**Tasks to complete**
**a)** In the SAS Excel import excerpt, why does the query keep only member names that end in '$'? Answer in one to three sentences.
**b)** Answer these from the SAS Excel import excerpt:
(i) What value does the macro give namerow?
(ii) What statement is suggested if the variable names differ?
(iii) What version of SAS does the approach that copies the library to work assume?
**c)** Reproduce everything in the SAS Excel import excerpt from "Now we need" down to "we call it.".

**Excerpt to read**
—————
I would not use a do loop (as they're almost always overly complicated). Instead, I would make it data driven. I also would use Reese's solution if you can; but if you must use PROC IMPORT due to the namerow/datarow options, this works.
First, create the libname.
libname mylib excel "c:\blah\excelfile.xls";
We won't actually use it, if you prefer the xls options, but this lets us get the sheets.
proc sql;
select cats('%xlsimport(sheet=',substr(memname,1,length(memname)-1),')')
into :importlist separated by ' '
from dictionary.tables
where libname='MYLIB' and substr(memname,length(memname))='$';
quit;
libname mylib clear;
Now we've got a list of macro calls, one per sheet. (A sheet is a dataset but it has a '$' on the end.)
Now we need a macro. Good thing you wrote this already. Let's just substitute a few things in here.
%macro xlsimport(sheet=);
proc import
out = out&sheet.
datafile = "C:\User\Desktop\excel.xls"
dbms = xls replace;
sheet = "&sheet.";
namerow = 3;
startrow = 5;
run;
%mend xlsimport;
And now we call it.
&importlist.
I leave as an exercise for the viewers at home wrapping all of this in another macro that is able to run this given a filename as a macro parameter; once you have done so you have an entire macro that operates with little to no work to import an entire excel libname.
If you an xls file and are using a 32 bit version of SAS something like this would work:
libname inxls excel 'C:\User\Desktop\excel.xls';
proc datasets library=excel;
copy out=work;
run; quit;
libname inxls;
Then you can do your step above to append the files together. I'm not sure Proc Import with excel recognizes the option name row and start row so you may need to modify your code somehow to accommodate that, possibly using firstobs and then renaming the variables manually.
What you have will work assuming the variable names are the same. If they are not use the rename statement to make them all the same.
data combinedata;
set outputtableA(rename=(old_name1=new_name1 old_name2=new_name2 ... ))
outputtableB(...)
...
;
run;
Obviously, fill in the ellipses.
—————
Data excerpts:
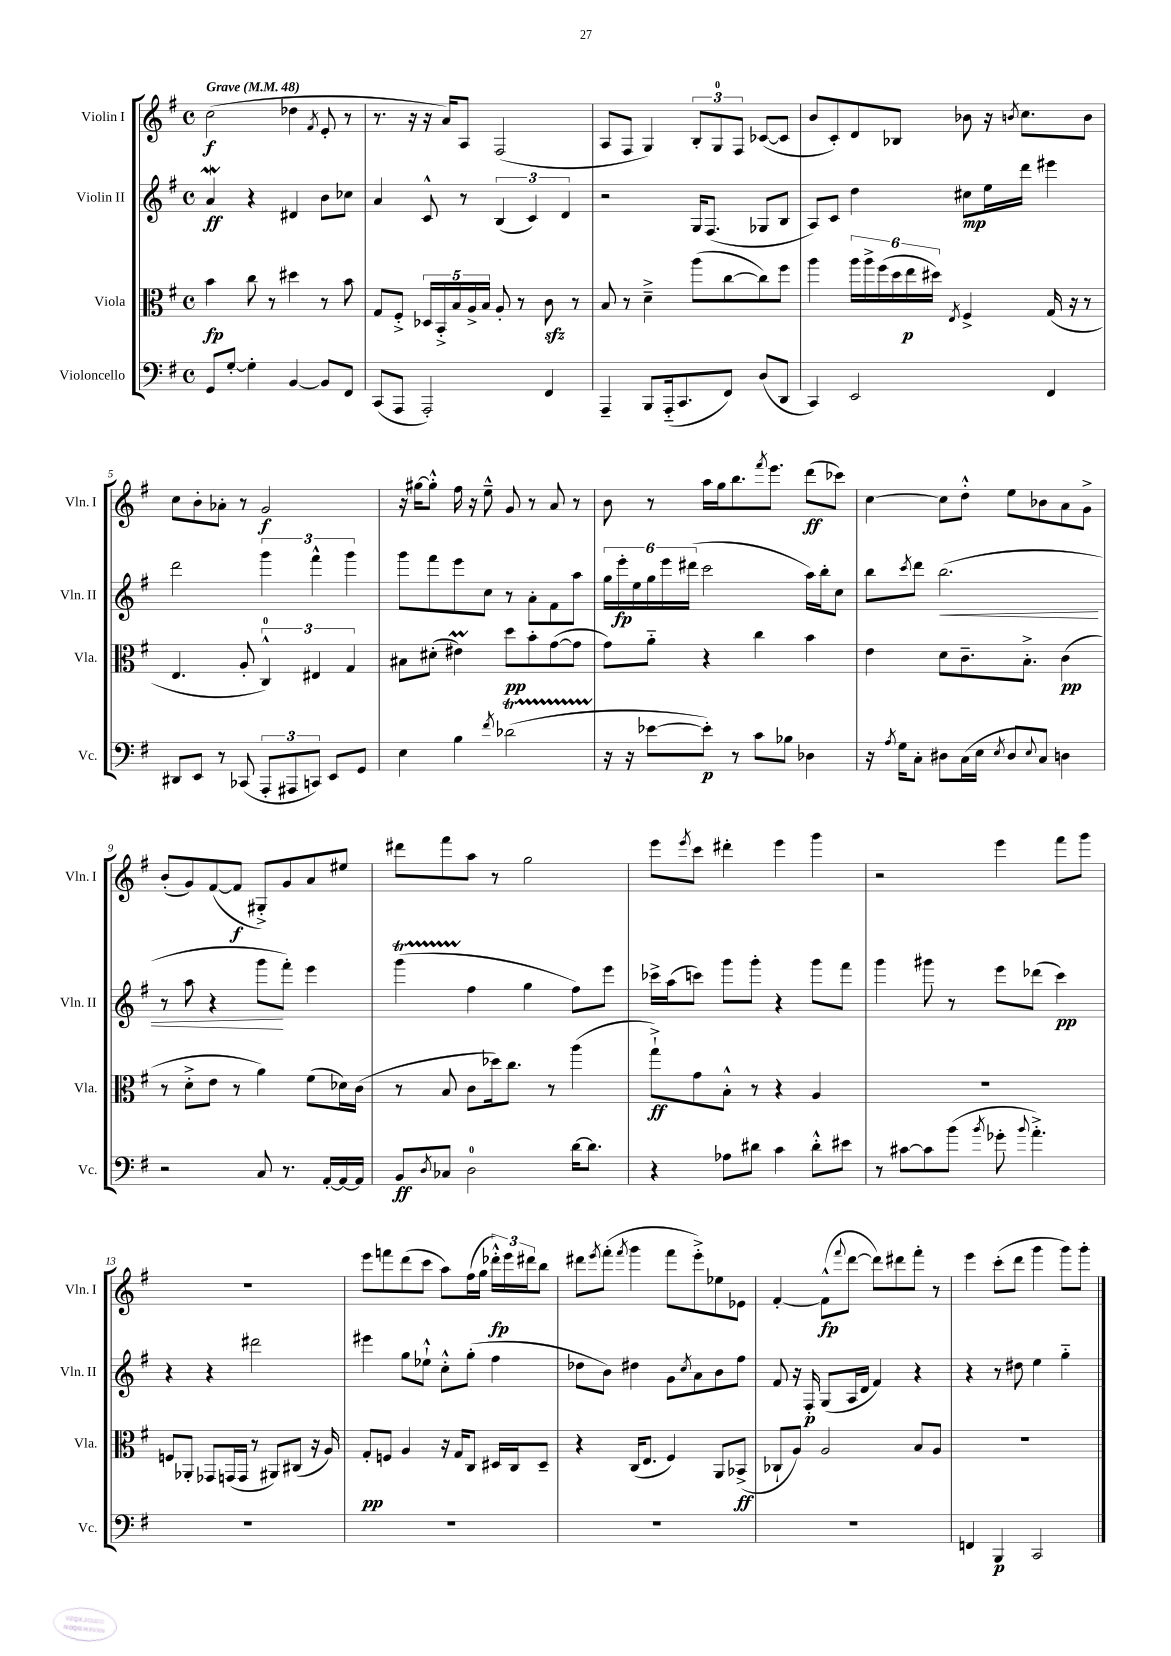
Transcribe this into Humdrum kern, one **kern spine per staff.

**kern	**dynam	**kern	**dynam	**kern	**dynam	**kern	**dynam
*part4	*part4	*part3	*part3	*part2	*part2	*part1	*part1
*staff4	*staff4	*staff3	*staff3	*staff2	*staff2	*staff1	*staff1
*I"Violoncello	*	*I"Viola	*	*I"Violin II	*	*I"Violin I	*
*I'Vc.	*	*I'Vla.	*	*I'Vln. II	*	*I'Vln. I	*
*clefF4	*	*clefC3	*	*clefG2	*	*clefG2	*
*k[f#]	*	*k[f#]	*	*k[f#]	*	*k[f#]	*
*M4/4	*	*M4/4	*	*M4/4	*	*M4/4	*
*met(c)	*	*met(c)	*	*met(c)	*	*met(c)	*
*MM48	*	*MM48	*	*MM48	*	*MM48	*
=1	=1	=1	=1	=1	=1	=1	=1
!	!	!	!	!	!	!LO:TX:a:B:t=Grave	!
8GG/L	.	4b\	fp	4aW/	ff	(2cc\	f
[8G'/J	.	.	.	.	.	.	.
4G'\]	.	8cc\	.	4r	.	.	.
.	.	8r	.	.	.	.	.
[4BB/	.	4dd#X\	.	4d#X/	.	4dd-X\	.
.	.	.	.	.	.	8qf#/	.
8BB/L]	.	8r	.	8b\L	.	8e'/	.
8FF#/J	.	8b\	.	8cc-X\J	.	8r	.
=2	=2	=2	=2	=2	=2	=2	=2
(8CC/L	.	8G/L	.	4a/	.	8.r	.
8AAA/J	.	8F#'^/J	.	.	.	.	.
.	.	.	.	.	.	16r	.
2AAA'/)	.	20D-X/LL	.	8c^^/	.	16r	.
.	.	20BB'^/	.	.	.	.	.
.	.	.	.	.	.	16a/KL)	.
.	.	20B/	.	.	.	.	.
.	.	.	.	8r	.	8A/J	.
.	.	20A^/	.	.	.	.	.
.	.	20B/JJ	.	.	.	.	.
.	.	8A'/	.	(6B/	.	(2F#/	.
.	.	8r	.	.	.	.	.
.	.	.	.	6c/)	.	.	.
4FF#/	.	8czz\	.	.	.	.	.
.	.	.	.	6d/	.	.	.
.	.	8r	.	.	.	.	.
=3	=3	=3	=3	=3	=3	=3	=3
4AAA~/	.	8B/	.	2r	.	8A/L	.
.	.	8r	.	.	.	8F#/J	.
8BBB/L	.	4d~^\	.	.	.	4G/)	.
(16AAA/k	.	.	.	.	.	.	.
8.CC/	.	.	.	.	.	.	.
.	.	(8aa\L	.	16G/KL	.	12B'/L	.
.	.	.	.	(8.F#/J	.	.	.
.	.	.	.	.	.	12G/	.
8FF#/J)	.	[8cc\	.	.	.	.	.
.	.	.	.	.	.	12F#/J	.
(8D/L	.	8cc\])	.	8G-X/L	.	([8c-X/L	.
8DD/J	.	8ff#\J	.	8B/J	.	8c-/J]	.
=4	=4	=4	=4	=4	=4	=4	=4
4CC/)	.	4aa\	.	8A/L)	.	8b/L	.
.	.	.	.	8c/J	.	8c'/)	.
2EE/	.	24aa\LL	.	4dd\	.	8d/	.
.	.	24aa^\	.	.	.	.	.
.	.	(24ff#\	.	.	.	.	.
.	.	24dd\	.	.	.	8B-X/J	.
.	.	24ee\	p	.	.	.	.
.	.	24dd#X\JJ)	.	.	.	.	.
.	.	8qE/	.	.	.	.	.
.	.	4F#^/	.	8cc#X\L	mp	8b-X\	.
.	.	.	.	16ee\L	.	16r	.
.	.	.	.	.	.	8qbn/	.
.	.	.	.	16ddd\JJ	.	8.cc\L	.
4FF#/	.	(16G/	.	4eee#X\	.	.	.
.	.	16r	.	.	.	.	.
.	.	8r	.	.	.	8b\J	.
!!LO:LB:g=z
=5	=5	=5	=5	=5	=5	=5	=5
8DD#X/L	.	4.E/	.	2ddd\	.	8cc\L	.
8EE/J	.	.	.	.	.	8b'\	.
8r	.	.	.	.	.	8a-X'\J	.
(8CC-X/	.	8A'/	.	.	.	8r	.
12AAA'/L	.	6C^^/)	.	6ggg\	.	2g/	f
12AAA#X/	.	.	.	.	.	.	.
12CCn/J)	.	6E#X/	.	6fff#^^\	.	.	.
8EE/L	.	.	.	.	.	.	.
.	.	6G/	.	6ggg\	.	.	.
8GG/J	.	.	.	.	.	.	.
=6	=6	=6	=6	=6	=6	=6	=6
4E\	.	8B#X\L	.	8ggg\L	.	16r	.
.	.	.	.	.	.	[16gg#X\KL	.
.	.	(8d#X'\J	.	8fff#\	.	8gg#'^^\J]	.
4B\	.	4e#Xm\)	.	8eee\	.	16ff#\	.
.	.	.	.	.	.	16r	.
.	.	.	.	8cc\J	.	8ee~^^\	.
8qf#/	.	.	.	.	.	.	.
(2d-XT\	.	8dd\L	pp	8r	.	8g/	.
.	.	8b'\	.	8a'\L	.	8r	.
.	.	([8g\	.	8f#\	.	8a/	.
.	.	8g\J]	.	8aa\J	.	8r	.
=7	=7	=7	=7	=7	=7	=7	=7
16r	.	8g\L)	.	24gg\LL	.	8b\	.
.	.	.	.	24eee'\	fp	.	.
16r	.	.	.	.	.	.	.
.	.	.	.	24ee\	.	.	.
[8e-X\L	.	8a\J	.	24gg\	.	8r	.
.	.	.	.	24eee\	.	.	.
.	.	.	.	(24ddd#X\JJ	.	.	.
8e-'\J])	p	4r	.	2ccc\	.	16aa\LL	.
.	.	.	.	.	.	16gg\J	.
8r	.	.	.	.	.	8.bb\	.
8c\L	.	4cc\	.	.	.	.	.
.	.	.	.	.	.	8qfff#/	.
.	.	.	.	.	.	8.eee\J	.
8B-X\J	.	.	.	.	.	.	.
4D-X\	.	4b\	.	16aa\LL)	.	(8ddd\L	ff
.	.	.	.	16bb'\J	.	.	.
.	.	.	.	8cc\J	.	8ccc-X\J)	.
=8	=8	=8	=8	=8	=8	=8	=8
16r	.	4e\	.	8bb\L	.	[4cc\	.
8qA/	.	.	.	.	.	.	.
16G\KL	.	.	.	.	.	.	.
.	.	.	.	8qccc/	.	.	.
8C'\J	.	.	.	8ddd\J	.	.	.
!	!	!	!	!	!LO:HP:b	!	!
8D#X\L	.	8d\L	.	(2.bb\	<	8cc\L]	.
(16C\L	.	8.c~\	.	.	.	8dd'^^\J	.
16E\JJ	.	.	.	.	.	.	.
8qE/	.	.	.	.	.	.	.
8D#/L	.	.	.	.	.	8ee\L	.
.	.	8.B'^\J	.	.	.	.	.
8qqE/	.	.	.	.	.	.	.
8C/J)	.	.	.	.	.	8b-X\	.
4Dn\	.	(4c\	pp	.	.	8a\	.
.	.	.	.	.	.	8g^\J	.
!!LO:LB:g=z
=9	=9	=9	=9	=9	=9	=9	=9
2r	.	8r	.	8r	.	(8b'/L	.
.	.	8d'^\L	.	8aa\	.	8g/)	.
.	.	8e\J	.	4r	.	([8f#/	.
.	.	8r	.	.	.	8f#/J]	f
8C/	.	4a\)	.	8ggg\L	.	8G#X'^/L)	.
8.r	.	.	.	8fff#'\J)	[	8g/	.
.	.	(8f#\L	.	4eee\	.	8a/	.
[16AA'/LL	.	.	.	.	.	.	.
16AA/_	.	16d-X\L)	.	.	.	8ee#X/J	.
16AA/JJ]	.	(16c\JJ	.	.	.	.	.
=10	=10	=10	=10	=10	=10	=10	=10
8BB/L	ff	8r	.	(4gggT\	.	8ddd#X\L	.
8qD/	.	.	.	.	.	.	.
8C-X/J	.	8B/	.	.	.	8fff#\	.
2D\	.	8c\L	.	4ff#\	.	8aa\J	.
.	.	16dd-X\k)	.	.	.	8r	.
.	.	8.cc\J	.	.	.	.	.
.	.	.	.	4gg\	.	2gg\	.
.	.	8r	.	.	.	.	.
[16d\KL	.	(4aa\	.	8ff#\L)	.	.	.
8.d\J]	.	.	.	.	.	.	.
.	.	.	.	8eee\J	.	.	.
=11	=11	=11	=11	=11	=11	=11	=11
4r	.	8gg`^\L)	ff	16ccc-X^\LL	.	8eee\L	.
.	.	.	.	(16aa\J	.	.	.
.	.	.	.	.	.	8qeee/	.
.	.	8g\	.	8cccn\J)	.	8ccc\J	.
8A-X\L	.	8B'^^\J	.	8ggg\L	.	4ddd#X'\	.
8d#X\J	.	8r	.	8ggg'\J	.	.	.
4c\	.	4r	.	4r	.	4eee\	.
8d#'^^\L	.	4A/	.	8ggg\L	.	4ggg\	.
8e#X\J	.	.	.	8fff#\J	.	.	.
=12	=12	=12	=12	=12	=12	=12	=12
8r	.	1r	.	4ggg\	.	2r	.
[8c#X\L	.	.	.	.	.	.	.
8c#\]	.	.	.	8ggg#X\	.	.	.
(8b\J	.	.	.	8r	.	.	.
8qb/	.	.	.	.	.	.	.
8g-X'\	.	.	.	8eee\L	.	4eee\	.
8qqb/	.	.	.	.	.	.	.
4.a'^\)	.	.	.	(8ddd-X\J	.	.	.
.	.	.	.	4ccc\)	pp	8fff#\L	.
.	.	.	.	.	.	8ggg\J	.
!!LO:LB:g=z
=13	=13	=13	=13	=13	=13	=13	=13
1r	.	8Fn/L	.	4r	.	1r	.
.	.	8AA-X'/J	.	.	.	.	.
.	.	8GG-X/L	.	4r	.	.	.
.	.	(16GGn/L	.	.	.	.	.
.	.	16GG/JJ	.	.	.	.	.
.	.	8r	.	2ddd#X\	.	.	.
.	.	8AA#X/L)	.	.	.	.	.
.	.	(8C#X/J	.	.	.	.	.
.	.	16r	.	.	.	.	.
.	.	16A/)	.	.	.	.	.
=14	=14	=14	=14	=14	=14	=14	=14
1r	.	8G'/L	pp	4eee#X\	.	8eee\L	.
.	.	8Fn/J	.	.	.	8fffn\	.
.	.	4A/	.	8gg\L	.	(8ddd\	.
.	.	.	.	8ee-X`^^\J	.	8ccc\J	.
.	.	16r	.	8cc'^^\L	.	8aa\L)	.
.	.	16G/KL	.	.	.	.	.
.	.	8C/J	.	(8gg'\J	.	(16ff#\L	.
.	.	.	.	.	.	16gg\JJ	.
.	.	16D#X/LL	.	4ff#\	.	24ddd-X'^^\LL)	fp
.	.	.	.	.	.	24eee\	.
.	.	16C/J	.	.	.	.	.
.	.	.	.	.	.	24ddd#X\J	.
.	.	8D#~/J	.	.	.	8bb\J	.
=15	=15	=15	=15	=15	=15	=15	=15
1r	.	4r	.	8dd-X\L	.	8ddd#X\L	.
.	.	.	.	.	.	8qeee/	.
.	.	.	.	8b\J)	.	(8fff#'\J	.
.	.	.	.	.	.	8qfff#/	.
.	.	(16C/KL	.	4dd#X\	.	4ggg\	.
.	.	8.E/J	.	.	.	.	.
.	.	4F#/)	.	8g\L	.	8fff#\L	.
.	.	.	.	8qcc/	.	.	.
.	.	.	.	8a\	.	8eee'^\)	.
.	.	8AA/L	.	8b\	.	8ee-X\	.
.	.	(8BB-X^/J	ff	8ff#\J	.	8e-X\J	.
=16	=16	=16	=16	=16	=16	=16	=16
1r	.	8C-X`/L	.	8f#/	.	[4f#'/	.
.	.	8A/J)	.	16r	.	.	.
.	.	.	.	16F#'/	p	.	.
.	.	2A/	.	(8G/L	.	(8f#^^\L]	fp
.	.	.	.	.	.	8qqfff#/	.
.	.	.	.	16A/L	.	[8ddd\J	.
.	.	.	.	16d/JJ	.	.	.
.	.	.	.	4f#/)	.	8ddd\L])	.
.	.	.	.	.	.	8ddd#X\	.
.	.	8B/L	.	4r	.	8fff#'\J	.
.	.	8A/J	.	.	.	8r	.
=17	=17	=17	=17	=17	=17	=17	=17
4FFn/	.	1r	.	4r	.	4eee\	.
4BBB/	p	.	.	8r	.	(8ccc'\L	.
.	.	.	.	8dd#X\	.	8ddd\J	.
2CC/	.	.	.	4ee\	.	4ggg\	.
.	.	.	.	4gg\	.	8ggg\L)	.
.	.	.	.	.	.	8ggg'\J	.
==	==	==	==	==	==	==	==
*-	*-	*-	*-	*-	*-	*-	*-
—————
**Exercise results**
**a)** In the Excel library, each sheet appears as a dataset whose name ends in '$'. Filtering on that final character picks out the sheets, which yields one macro call per sheet.

**b)**
(i) 3
(ii) The rename statement
(iii) A 32 bit version

**c)**
Now we need a macro. Good thing you wrote this already. Let's just substitute a few things in here.
%macro xlsimport(sheet=);
proc import
out = out&sheet.
datafile = "C:\User\Desktop\excel.xls"
dbms = xls replace;
sheet = "&sheet.";
namerow = 3;
startrow = 5;
run;
%mend xlsimport;
And now we call it.